What the task requires
Show me every line in the listing that has the word "Tung".

Data extract
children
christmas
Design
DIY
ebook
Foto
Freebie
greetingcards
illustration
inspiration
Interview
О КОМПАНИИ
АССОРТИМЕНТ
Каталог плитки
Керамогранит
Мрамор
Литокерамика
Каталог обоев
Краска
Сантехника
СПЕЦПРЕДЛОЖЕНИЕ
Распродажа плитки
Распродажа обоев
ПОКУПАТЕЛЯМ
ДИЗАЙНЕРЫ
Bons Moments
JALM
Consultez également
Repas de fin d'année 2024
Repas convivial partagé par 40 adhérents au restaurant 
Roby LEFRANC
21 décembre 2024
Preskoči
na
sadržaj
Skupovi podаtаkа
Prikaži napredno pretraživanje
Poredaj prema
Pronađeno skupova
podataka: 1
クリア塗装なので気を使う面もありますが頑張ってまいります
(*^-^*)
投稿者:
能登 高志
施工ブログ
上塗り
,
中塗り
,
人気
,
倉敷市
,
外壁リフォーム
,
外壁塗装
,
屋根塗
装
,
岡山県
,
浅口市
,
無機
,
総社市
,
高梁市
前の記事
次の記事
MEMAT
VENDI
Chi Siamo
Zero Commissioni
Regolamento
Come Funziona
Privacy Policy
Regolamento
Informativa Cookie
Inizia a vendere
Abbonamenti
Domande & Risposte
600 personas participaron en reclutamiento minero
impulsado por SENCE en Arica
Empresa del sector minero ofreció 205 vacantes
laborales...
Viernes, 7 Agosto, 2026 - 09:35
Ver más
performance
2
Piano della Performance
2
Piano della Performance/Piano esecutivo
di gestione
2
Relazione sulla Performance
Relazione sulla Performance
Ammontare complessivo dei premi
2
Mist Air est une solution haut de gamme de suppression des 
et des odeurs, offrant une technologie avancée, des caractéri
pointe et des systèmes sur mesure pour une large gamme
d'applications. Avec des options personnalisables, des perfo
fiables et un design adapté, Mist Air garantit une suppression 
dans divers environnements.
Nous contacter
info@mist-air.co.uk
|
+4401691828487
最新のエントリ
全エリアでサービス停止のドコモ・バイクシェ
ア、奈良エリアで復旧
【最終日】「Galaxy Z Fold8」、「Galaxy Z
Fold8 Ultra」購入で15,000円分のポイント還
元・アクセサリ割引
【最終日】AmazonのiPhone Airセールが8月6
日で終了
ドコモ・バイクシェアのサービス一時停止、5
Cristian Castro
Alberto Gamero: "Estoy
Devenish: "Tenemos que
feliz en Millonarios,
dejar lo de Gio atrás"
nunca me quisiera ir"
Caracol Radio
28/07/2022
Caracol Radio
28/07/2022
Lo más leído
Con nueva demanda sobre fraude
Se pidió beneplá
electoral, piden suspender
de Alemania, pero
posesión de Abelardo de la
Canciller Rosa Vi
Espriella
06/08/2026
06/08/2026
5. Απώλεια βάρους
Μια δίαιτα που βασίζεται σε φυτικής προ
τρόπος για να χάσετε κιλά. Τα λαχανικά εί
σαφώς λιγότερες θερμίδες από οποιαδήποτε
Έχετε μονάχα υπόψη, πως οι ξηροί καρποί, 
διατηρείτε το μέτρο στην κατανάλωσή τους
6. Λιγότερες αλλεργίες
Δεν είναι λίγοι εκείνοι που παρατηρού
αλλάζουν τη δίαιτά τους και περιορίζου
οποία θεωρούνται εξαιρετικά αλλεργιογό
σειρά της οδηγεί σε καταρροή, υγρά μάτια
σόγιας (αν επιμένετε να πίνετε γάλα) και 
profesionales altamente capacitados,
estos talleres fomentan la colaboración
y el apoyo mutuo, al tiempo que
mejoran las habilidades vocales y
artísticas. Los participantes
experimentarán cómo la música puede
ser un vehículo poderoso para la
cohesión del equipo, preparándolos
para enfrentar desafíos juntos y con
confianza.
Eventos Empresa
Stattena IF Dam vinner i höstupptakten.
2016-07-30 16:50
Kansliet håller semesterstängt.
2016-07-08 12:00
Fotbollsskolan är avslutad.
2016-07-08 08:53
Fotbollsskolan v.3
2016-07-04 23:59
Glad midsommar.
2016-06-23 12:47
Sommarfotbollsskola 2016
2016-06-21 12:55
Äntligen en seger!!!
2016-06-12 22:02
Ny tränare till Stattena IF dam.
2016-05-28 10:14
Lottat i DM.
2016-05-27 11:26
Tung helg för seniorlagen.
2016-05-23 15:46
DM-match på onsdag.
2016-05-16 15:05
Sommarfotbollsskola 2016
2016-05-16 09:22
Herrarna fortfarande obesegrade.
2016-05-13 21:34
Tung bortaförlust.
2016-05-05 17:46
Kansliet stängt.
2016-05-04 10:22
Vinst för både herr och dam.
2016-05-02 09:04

Output below
Tung helg för seniorlagen.
Tung bortaförlust.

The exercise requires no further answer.